Worst of all, by the era of Dr. Fauci’s ascendance as an ambitious bureaucrat at NIAID, infectious diseases were no longer a significant cause of death in America. Dramatic improvements in nutrition, sanitation, and hygiene had largely abolished the frightening mortalities from mumps, diphtheria, smallpox, cholera, rubella, measles, pertussis, puerperal fever, influenza, tuberculosis, and scarlet fever.12 The devastating lethality from these former scourges that decimated earlier generations of Americans had dwindled. From 1900, when one-third of all deaths were linked to infectious diseases (e.g., pneumonia, tuberculosis, and diarrhea and enteritis), through 1950, infectious disease mortality decreased dramatically (except for the 1918 Spanish flu), leveling off in the 1950s to what we see today, about 5 percent of all US deaths.13
Annual deaths from communicable disease dropped in the 1980s to around 50 per hundred thousand population, from 800 per hundred thousand in 1900.14 By the twentieth century, more people were dying of old age and heart attacks than from contagious illnesses.15
At NIAID and at its sister agency, CDC, the bug hunters were sliding into irrelevance. NIAID’s heyday was a distant memory; it had served at the forefront of the war against deadly pestilence. NIH had mobilized scientists to track the epidemics of cholera, Rocky Mountain spotted fever, and the 1918 Spanish flu contagion that infected and killed millions globally.
Today CDC and NIAID promote the popular orthodoxy: that intrepid public health regulators, armed with innovative vaccines, played the key role in abolishing mortalities from these contagious illnesses. Both science and history dismiss this self-serving mythology as baseless.
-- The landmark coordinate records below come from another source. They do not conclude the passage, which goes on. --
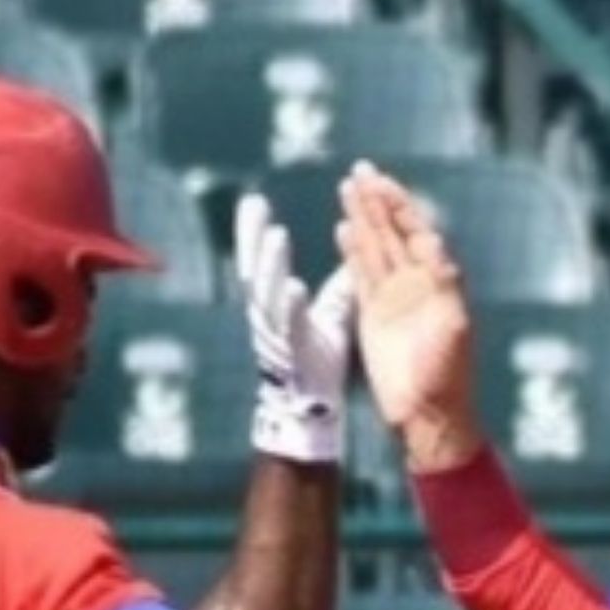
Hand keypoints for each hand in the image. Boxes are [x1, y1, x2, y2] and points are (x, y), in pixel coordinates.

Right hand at [237, 191, 353, 463]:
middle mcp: (268, 314)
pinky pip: (291, 326)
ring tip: (276, 235)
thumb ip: (340, 283)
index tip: (251, 200)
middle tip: (253, 206)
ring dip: (271, 263)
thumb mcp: (331, 312)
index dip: (252, 232)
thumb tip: (358, 248)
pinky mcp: (295, 351)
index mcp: (272, 302)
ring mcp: (278, 333)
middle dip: (251, 237)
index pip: (259, 259)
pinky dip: (291, 306)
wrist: (311, 408)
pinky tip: (294, 286)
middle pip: (254, 268)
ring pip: (268, 292)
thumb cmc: (317, 357)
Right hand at [335, 160, 483, 472]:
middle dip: (377, 201)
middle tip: (360, 170)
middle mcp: (415, 284)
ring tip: (349, 188)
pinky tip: (343, 229)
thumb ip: (443, 286)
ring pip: (374, 247)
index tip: (382, 181)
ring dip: (362, 218)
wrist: (426, 414)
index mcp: (437, 282)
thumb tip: (432, 244)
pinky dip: (351, 250)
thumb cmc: (446, 376)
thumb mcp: (452, 328)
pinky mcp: (372, 316)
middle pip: (392, 231)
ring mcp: (393, 298)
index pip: (416, 231)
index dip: (400, 205)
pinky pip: (359, 274)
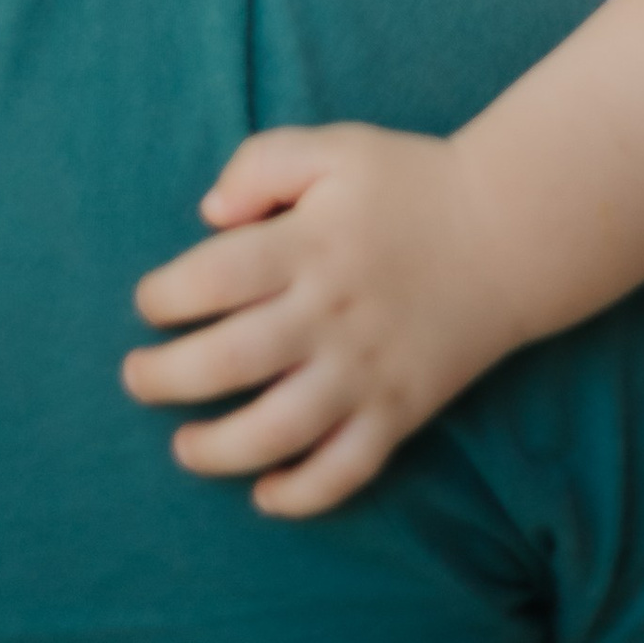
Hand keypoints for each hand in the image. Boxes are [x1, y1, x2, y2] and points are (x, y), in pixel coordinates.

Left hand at [125, 120, 513, 518]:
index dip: (167, 295)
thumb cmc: (409, 183)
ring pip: (281, 429)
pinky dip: (304, 493)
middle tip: (135, 380)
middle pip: (233, 359)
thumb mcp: (333, 147)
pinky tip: (265, 495)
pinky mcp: (401, 410)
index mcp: (310, 243)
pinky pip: (348, 469)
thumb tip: (208, 216)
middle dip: (168, 377)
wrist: (508, 231)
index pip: (216, 276)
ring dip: (221, 448)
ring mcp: (368, 369)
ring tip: (184, 448)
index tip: (147, 304)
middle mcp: (332, 312)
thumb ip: (261, 163)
As it turns out, the pills, potions, powders, surgeries, and syringes of modern medicine played only a minor role in the historic abolition of infectious disease mortalities.
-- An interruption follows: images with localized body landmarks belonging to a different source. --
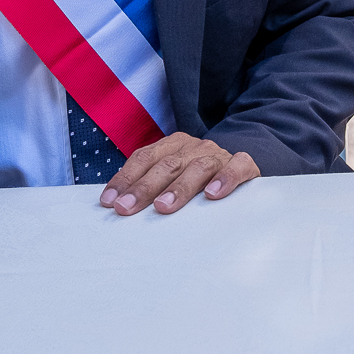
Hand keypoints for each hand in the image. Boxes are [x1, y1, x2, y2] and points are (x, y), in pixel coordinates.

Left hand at [99, 132, 258, 215]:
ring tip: (163, 207)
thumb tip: (117, 206)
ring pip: (198, 167)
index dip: (125, 179)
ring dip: (179, 188)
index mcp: (172, 146)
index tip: (109, 202)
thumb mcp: (172, 178)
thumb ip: (151, 186)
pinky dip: (225, 179)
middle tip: (127, 208)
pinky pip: (237, 167)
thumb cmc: (198, 181)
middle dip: (144, 187)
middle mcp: (193, 147)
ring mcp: (218, 155)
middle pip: (167, 164)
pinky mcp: (244, 165)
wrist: (242, 168)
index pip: (144, 158)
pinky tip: (213, 195)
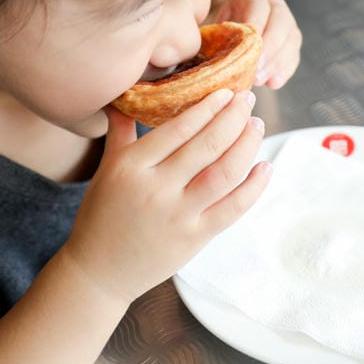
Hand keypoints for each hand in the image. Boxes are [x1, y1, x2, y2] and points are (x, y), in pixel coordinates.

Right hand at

An exhaustive 2000 study by CDC and Johns Hopkins scientists published in Pediatrics, the official journal of the American Academy of Pediatrics, concluded, “Thus vaccination does not account for the impressive declines in [infectious disease] mortality seen in the first half of the [20th] century . . . nearly 90 percent of the decline in infectious disease mortality among US children occurred before 1940, when few antibiotics or vaccines were available.”16
Similarly, a comprehensive 1977 study by McKinlay and McKinlay, formerly required reading in almost all American medical schools, found that all medical interventions, including vaccines, surgeries, and antibiotics, contributed only about 1 percent of the decline and at most 3.5 percent.17 Both CDC and the McKinlays attributed the disappearance of infectious disease mortalities not to doctors and health officials, but to improved nutrition and sanitation—the latter credited to strict regulation of food preparation, electric refrigerators, sewage treatment, and chlorinated water. The McKinlays joined Harvard’s iconic infectious disease pioneer, Edward Kass, in warning that a self-serving medical cartel would one day try to claim credit for these public health improvements as a pretense for imposing unwarranted medical interventions (e.g., vaccines) on the American public.
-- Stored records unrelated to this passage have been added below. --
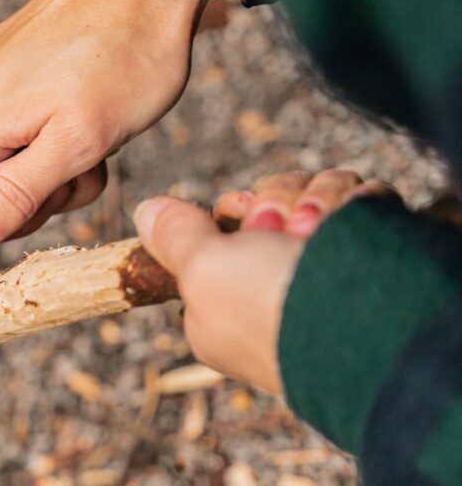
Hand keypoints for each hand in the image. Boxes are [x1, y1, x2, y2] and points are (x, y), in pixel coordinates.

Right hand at [0, 0, 205, 260]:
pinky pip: (13, 122)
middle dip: (39, 192)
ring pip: (3, 159)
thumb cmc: (123, 63)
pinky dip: (51, 128)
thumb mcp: (75, 145)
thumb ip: (12, 198)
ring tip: (96, 129)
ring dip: (52, 161)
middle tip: (89, 158)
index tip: (58, 191)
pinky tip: (85, 103)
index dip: (9, 225)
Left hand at [134, 170, 395, 393]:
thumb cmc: (270, 306)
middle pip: (271, 202)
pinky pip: (360, 200)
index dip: (233, 211)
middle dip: (277, 201)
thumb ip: (174, 239)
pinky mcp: (373, 251)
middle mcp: (276, 286)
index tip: (239, 211)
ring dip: (318, 198)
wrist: (366, 325)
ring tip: (318, 230)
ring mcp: (327, 269)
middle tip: (281, 227)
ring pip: (315, 193)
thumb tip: (145, 213)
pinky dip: (357, 203)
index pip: (224, 231)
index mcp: (228, 304)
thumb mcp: (202, 272)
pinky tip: (351, 220)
As the McKinlays and Kass18 had predicted, vaccinologists successfully hijacked the astonishing success story—the dramatic 74 percent decline in infectious disease mortalities of the first half of the twentieth century—and deployed it to claim for themselves, and particularly for vaccines, a revered and sanctified—and scientifically undeserving—prestige beyond criticism, questioning, or debate.